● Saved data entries

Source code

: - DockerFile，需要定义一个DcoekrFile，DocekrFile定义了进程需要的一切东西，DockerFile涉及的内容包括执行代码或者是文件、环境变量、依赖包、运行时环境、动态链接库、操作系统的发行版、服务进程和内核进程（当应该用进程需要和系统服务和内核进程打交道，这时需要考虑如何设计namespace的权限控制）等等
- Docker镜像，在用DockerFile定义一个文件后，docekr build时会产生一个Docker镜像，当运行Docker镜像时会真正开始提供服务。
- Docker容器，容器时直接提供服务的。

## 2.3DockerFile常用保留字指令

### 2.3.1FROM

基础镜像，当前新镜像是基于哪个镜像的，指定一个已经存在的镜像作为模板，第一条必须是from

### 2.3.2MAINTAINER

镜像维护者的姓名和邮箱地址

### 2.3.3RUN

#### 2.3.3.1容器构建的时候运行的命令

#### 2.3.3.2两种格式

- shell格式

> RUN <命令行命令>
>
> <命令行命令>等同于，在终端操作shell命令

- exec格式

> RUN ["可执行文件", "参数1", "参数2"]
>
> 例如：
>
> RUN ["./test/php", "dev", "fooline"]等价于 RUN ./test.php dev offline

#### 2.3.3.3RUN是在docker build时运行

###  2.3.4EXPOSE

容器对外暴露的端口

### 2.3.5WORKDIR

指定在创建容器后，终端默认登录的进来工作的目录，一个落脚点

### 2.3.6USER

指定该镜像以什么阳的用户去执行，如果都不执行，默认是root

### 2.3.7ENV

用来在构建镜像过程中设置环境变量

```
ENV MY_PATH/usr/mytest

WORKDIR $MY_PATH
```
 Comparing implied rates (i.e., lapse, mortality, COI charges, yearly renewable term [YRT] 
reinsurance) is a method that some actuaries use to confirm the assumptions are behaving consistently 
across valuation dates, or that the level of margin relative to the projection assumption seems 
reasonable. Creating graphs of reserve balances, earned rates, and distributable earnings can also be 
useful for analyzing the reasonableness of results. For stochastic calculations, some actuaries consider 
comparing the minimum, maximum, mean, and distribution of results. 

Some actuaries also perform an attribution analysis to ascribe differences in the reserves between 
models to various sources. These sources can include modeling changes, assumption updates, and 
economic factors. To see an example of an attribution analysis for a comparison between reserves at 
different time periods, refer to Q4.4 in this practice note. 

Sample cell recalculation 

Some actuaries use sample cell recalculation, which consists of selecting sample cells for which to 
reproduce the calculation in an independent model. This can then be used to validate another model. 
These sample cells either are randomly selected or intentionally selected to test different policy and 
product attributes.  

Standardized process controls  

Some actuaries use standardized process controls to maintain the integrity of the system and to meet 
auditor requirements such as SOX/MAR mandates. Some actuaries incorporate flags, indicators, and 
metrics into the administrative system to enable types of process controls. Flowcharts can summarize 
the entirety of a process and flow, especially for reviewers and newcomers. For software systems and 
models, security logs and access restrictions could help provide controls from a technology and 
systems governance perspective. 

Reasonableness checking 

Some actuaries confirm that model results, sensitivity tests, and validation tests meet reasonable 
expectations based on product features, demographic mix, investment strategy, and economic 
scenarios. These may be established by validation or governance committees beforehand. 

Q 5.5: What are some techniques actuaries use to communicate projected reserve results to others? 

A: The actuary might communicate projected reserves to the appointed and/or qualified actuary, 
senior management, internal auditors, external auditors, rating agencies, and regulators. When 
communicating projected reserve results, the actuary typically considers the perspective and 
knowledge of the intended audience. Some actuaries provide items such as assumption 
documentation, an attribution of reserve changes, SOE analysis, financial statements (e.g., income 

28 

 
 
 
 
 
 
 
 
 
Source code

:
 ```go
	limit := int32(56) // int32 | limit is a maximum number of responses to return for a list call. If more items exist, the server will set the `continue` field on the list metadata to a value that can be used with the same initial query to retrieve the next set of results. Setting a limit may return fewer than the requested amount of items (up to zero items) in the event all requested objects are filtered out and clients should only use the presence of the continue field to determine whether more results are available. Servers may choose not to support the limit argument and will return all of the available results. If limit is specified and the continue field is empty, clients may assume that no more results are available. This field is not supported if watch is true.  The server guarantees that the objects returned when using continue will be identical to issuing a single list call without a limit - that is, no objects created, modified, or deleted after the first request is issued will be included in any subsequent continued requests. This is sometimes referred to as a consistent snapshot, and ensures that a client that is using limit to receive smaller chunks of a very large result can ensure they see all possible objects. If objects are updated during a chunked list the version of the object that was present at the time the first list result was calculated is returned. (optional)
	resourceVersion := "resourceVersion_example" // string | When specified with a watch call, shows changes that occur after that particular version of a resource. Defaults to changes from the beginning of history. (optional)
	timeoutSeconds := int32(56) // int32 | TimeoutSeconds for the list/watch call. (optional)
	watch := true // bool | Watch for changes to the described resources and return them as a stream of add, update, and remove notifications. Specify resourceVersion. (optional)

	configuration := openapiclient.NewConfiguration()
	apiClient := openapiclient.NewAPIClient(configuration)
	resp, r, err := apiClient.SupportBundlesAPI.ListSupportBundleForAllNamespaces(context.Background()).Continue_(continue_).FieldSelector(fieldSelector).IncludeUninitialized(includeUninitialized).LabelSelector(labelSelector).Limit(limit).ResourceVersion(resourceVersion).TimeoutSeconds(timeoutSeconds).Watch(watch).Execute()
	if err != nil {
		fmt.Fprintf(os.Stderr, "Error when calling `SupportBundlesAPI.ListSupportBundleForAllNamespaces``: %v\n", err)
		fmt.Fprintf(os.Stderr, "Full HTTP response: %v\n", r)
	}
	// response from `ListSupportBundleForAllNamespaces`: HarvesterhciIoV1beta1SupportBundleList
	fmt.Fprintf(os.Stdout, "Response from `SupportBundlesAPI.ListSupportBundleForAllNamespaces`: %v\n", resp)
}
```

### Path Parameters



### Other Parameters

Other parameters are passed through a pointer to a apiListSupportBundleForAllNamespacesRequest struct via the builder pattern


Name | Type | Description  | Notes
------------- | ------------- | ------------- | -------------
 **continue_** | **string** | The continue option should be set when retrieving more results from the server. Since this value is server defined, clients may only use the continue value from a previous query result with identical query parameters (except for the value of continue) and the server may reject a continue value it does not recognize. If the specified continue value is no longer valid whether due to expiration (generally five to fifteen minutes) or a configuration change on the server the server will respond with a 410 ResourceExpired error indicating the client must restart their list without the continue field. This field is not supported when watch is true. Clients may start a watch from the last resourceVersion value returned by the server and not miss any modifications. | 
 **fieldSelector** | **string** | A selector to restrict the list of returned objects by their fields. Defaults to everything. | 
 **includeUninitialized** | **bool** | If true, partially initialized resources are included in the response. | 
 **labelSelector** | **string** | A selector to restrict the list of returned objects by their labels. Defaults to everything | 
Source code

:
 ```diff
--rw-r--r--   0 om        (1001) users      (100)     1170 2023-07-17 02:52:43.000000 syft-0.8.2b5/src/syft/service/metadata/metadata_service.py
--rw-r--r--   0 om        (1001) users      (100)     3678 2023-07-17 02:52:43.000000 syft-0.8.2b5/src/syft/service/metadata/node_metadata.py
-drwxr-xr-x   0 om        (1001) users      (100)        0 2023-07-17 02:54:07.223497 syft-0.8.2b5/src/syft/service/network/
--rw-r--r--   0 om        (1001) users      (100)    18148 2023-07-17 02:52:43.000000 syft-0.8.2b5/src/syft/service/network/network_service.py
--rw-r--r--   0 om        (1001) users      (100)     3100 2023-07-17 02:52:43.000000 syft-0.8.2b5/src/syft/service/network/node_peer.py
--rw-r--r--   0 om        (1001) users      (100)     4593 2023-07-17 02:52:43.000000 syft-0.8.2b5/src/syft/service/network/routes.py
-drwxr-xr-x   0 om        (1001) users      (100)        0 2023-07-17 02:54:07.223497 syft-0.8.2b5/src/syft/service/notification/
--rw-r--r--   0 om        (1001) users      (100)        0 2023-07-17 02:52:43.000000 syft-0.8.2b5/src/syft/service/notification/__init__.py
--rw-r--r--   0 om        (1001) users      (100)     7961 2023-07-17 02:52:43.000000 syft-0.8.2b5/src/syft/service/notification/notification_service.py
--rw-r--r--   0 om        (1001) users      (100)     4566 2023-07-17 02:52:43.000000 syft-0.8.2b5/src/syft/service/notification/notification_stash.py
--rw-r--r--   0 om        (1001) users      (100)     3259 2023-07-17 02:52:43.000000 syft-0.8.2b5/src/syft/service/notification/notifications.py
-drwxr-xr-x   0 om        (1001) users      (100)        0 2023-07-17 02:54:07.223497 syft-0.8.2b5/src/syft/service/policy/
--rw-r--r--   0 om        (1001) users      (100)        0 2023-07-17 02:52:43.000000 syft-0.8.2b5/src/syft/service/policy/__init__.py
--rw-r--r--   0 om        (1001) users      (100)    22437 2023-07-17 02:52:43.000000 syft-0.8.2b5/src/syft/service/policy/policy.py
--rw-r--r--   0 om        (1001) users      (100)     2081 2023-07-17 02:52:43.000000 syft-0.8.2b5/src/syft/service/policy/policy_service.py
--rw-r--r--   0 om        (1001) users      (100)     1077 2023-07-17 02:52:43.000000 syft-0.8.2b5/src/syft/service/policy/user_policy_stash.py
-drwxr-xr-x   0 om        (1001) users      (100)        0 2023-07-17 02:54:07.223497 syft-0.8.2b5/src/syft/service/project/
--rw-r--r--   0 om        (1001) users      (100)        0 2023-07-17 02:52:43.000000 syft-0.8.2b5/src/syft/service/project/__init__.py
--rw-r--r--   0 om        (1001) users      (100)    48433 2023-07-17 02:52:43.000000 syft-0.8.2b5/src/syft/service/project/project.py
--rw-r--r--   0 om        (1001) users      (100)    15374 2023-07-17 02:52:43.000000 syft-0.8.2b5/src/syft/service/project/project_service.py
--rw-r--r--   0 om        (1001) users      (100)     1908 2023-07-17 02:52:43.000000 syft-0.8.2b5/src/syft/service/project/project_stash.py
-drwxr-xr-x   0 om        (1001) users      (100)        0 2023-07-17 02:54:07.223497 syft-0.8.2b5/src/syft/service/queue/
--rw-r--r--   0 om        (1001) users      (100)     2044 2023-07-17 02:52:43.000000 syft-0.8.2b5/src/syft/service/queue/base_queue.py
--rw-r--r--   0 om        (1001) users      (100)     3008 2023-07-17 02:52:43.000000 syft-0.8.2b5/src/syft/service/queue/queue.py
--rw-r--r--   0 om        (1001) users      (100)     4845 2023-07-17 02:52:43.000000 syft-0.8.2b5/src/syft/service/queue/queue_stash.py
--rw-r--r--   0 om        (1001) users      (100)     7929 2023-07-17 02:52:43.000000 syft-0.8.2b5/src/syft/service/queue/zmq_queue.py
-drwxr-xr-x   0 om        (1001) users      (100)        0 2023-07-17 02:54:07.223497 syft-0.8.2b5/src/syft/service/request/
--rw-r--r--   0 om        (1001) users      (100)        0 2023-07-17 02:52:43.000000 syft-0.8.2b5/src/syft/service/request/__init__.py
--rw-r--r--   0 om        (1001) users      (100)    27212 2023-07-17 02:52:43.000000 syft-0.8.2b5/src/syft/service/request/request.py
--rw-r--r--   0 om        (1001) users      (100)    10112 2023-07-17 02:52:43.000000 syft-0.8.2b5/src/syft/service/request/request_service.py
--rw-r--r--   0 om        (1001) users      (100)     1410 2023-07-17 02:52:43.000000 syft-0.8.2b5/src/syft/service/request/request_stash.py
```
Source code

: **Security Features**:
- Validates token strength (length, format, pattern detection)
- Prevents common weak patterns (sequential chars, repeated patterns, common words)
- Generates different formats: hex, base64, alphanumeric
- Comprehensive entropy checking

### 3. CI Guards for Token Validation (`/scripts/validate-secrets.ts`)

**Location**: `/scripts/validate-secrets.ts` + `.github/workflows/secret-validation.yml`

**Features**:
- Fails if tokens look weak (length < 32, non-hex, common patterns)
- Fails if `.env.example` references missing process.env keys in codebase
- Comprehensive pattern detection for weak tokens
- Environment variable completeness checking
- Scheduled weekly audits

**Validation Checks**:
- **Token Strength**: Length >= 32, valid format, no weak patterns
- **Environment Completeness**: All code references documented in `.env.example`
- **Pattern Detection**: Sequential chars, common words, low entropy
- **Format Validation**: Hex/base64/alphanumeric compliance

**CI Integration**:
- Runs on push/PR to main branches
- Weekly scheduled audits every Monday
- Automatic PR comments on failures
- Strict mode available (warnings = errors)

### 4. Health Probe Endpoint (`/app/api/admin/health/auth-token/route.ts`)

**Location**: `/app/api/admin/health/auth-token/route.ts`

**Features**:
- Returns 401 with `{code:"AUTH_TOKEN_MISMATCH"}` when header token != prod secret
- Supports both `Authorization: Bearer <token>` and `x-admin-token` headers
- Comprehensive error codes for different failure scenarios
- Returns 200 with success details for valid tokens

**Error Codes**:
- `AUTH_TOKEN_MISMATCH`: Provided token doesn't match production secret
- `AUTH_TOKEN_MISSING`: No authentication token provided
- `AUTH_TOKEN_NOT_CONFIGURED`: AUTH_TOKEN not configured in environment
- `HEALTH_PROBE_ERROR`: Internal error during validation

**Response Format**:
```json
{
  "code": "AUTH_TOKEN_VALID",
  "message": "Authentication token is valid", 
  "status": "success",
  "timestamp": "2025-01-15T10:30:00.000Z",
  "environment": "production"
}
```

● PROBLEM DETAILS
Whenever a line of the records holds the string "models", pick it out and copy it.

● SOLUTION FOR THIS EXERCISE
models to various sources. These sources can include modeling changes, assumption updates, and 
models, security logs and access restrictions could help provide controls from a technology and 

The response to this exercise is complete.